12. Miscellaneous Terms

  • Complete Agreement. This Agreement constitutes the entire agreement between you and Intouch relating to your use of, and access to, this Site and supersedes any prior or contemporaneous agreements or representations.  This Agreement may not be amended except as set forth in Section 1 of this Agreement.
  • If any portion of this Agreement is ruled invalid or otherwise unenforceable, it shall be deemed amended in order to achieve as closely as possible the same effect as originally drafted.  Any invalid or unenforceable portion should be construed as narrowly as possible in order to give effect to as much of the Agreement as possible. Where there is a conflict between the terms in a Specific Agreement and the terms in this Agreement, the conflicting terms in Specific Agreement shall take precedence.
  • Descriptive headings contained in this Agreement are for convenience only and shall not control or affect the meaning or construction of any of this Agreement.
  • No Waivers. Our failure to enforce or exercise any provision of this Agreement or related right will not constitute a waiver of that right or provision.
  • No Assignments and Transfers.
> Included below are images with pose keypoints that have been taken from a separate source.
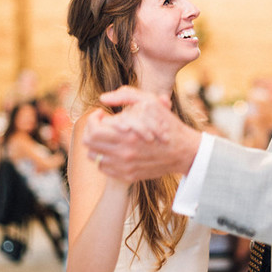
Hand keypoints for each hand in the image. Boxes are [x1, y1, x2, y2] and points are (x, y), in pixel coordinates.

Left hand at [83, 87, 201, 181]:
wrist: (183, 151)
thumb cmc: (166, 124)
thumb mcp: (149, 101)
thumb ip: (125, 95)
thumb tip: (103, 98)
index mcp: (125, 133)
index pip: (92, 128)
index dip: (93, 118)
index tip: (101, 114)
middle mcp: (122, 152)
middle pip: (89, 143)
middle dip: (91, 130)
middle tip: (101, 125)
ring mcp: (124, 166)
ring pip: (94, 157)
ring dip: (97, 145)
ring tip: (107, 137)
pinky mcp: (128, 175)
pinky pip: (104, 168)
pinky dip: (105, 158)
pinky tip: (115, 149)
No rights or obligations under this Agreement may be assigned or transferred by you, either voluntarily or by operation of law, without our express prior written consent and in our sole discretion.
  • Language of the Agreement. Although this Agreement may be translated into other languages, the English language version of this Agreement shall control in any dispute between the parties.
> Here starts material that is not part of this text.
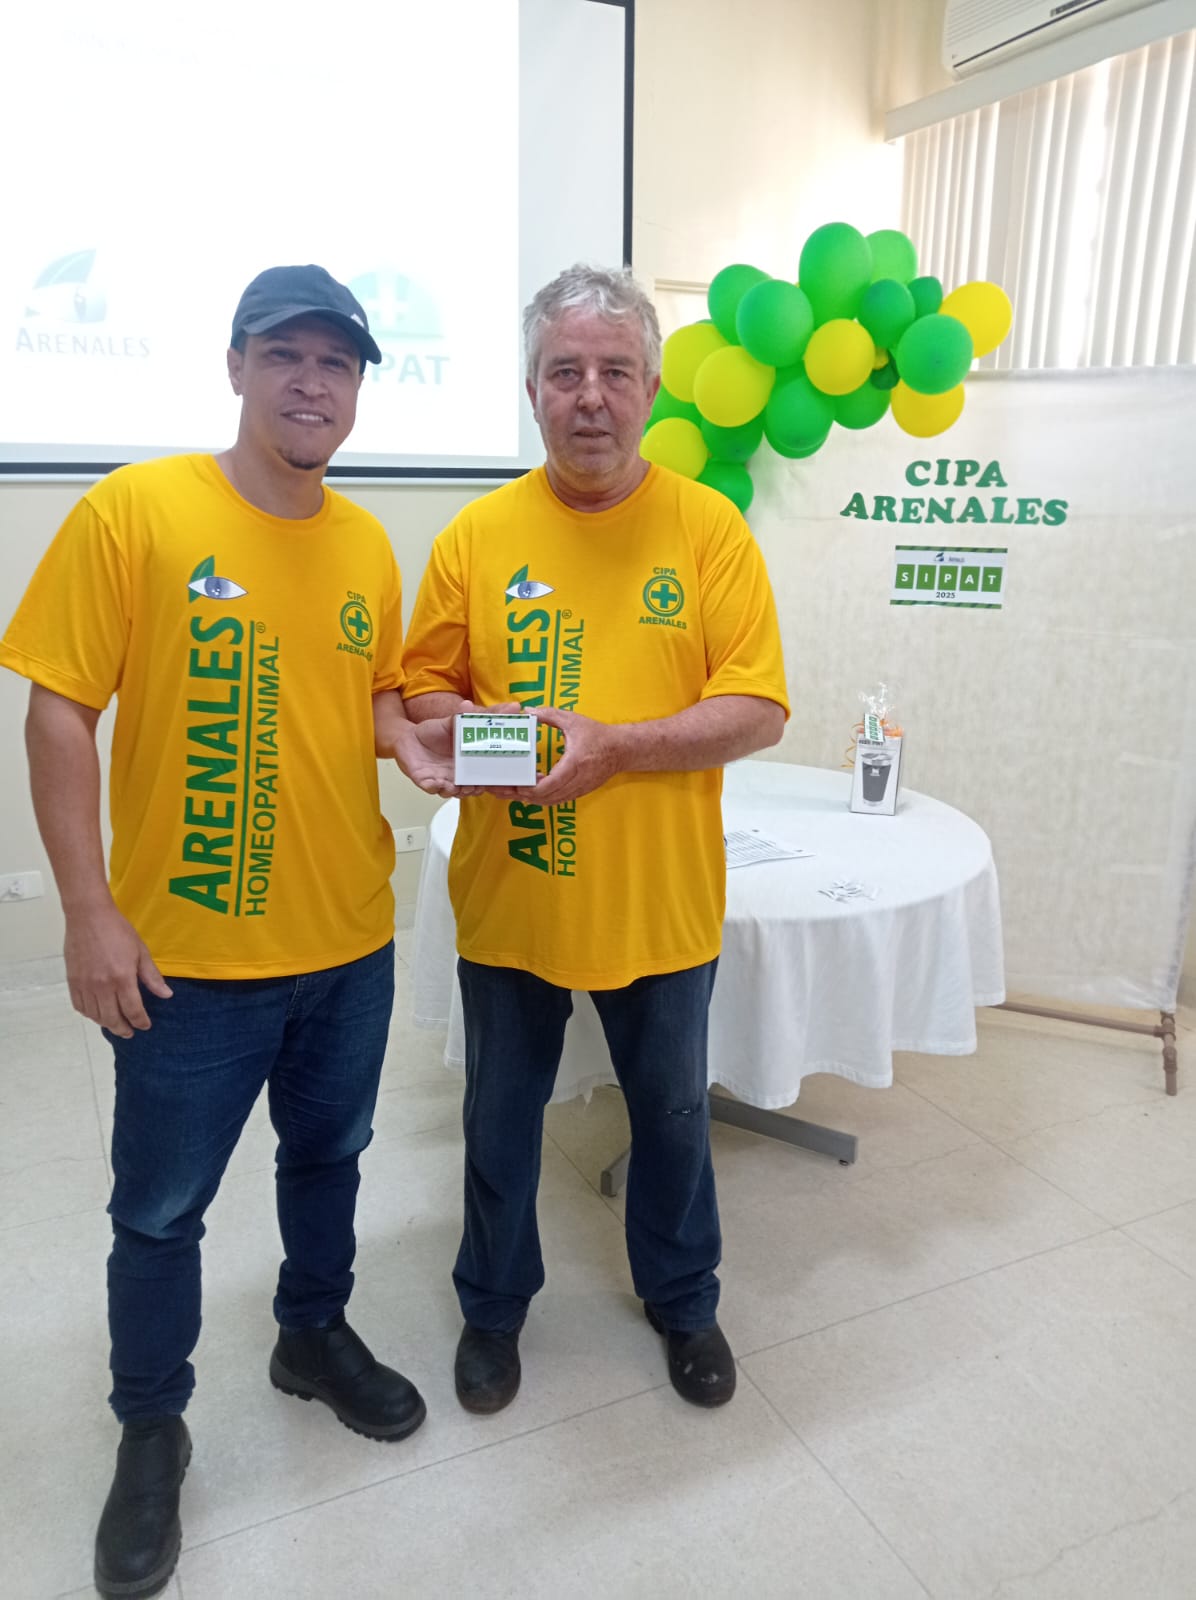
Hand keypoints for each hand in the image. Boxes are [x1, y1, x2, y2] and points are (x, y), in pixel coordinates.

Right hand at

  • No Third Party Beneficiaries. Nothing in this Agreement will confer upon any person, other than the parties, any rights, remedies, obligations, or liabilities whatsoever.
  • You can provide any notices to us under this Agreement by e-mail or mail using the contact information provided in Section 13.  Unless you tell us otherwise, or the law requires otherwise, you agree to receive all communications from us by e-mail or through posting notices to your account. You are responsible for providing Intouch with up-to-date contact information, which you may do by updating your account information through the Site or by sending a message to us.  You agree that all communications that we send to you electronically satisfy any legal requirement that a communication be in writing. You may print the communications for your records.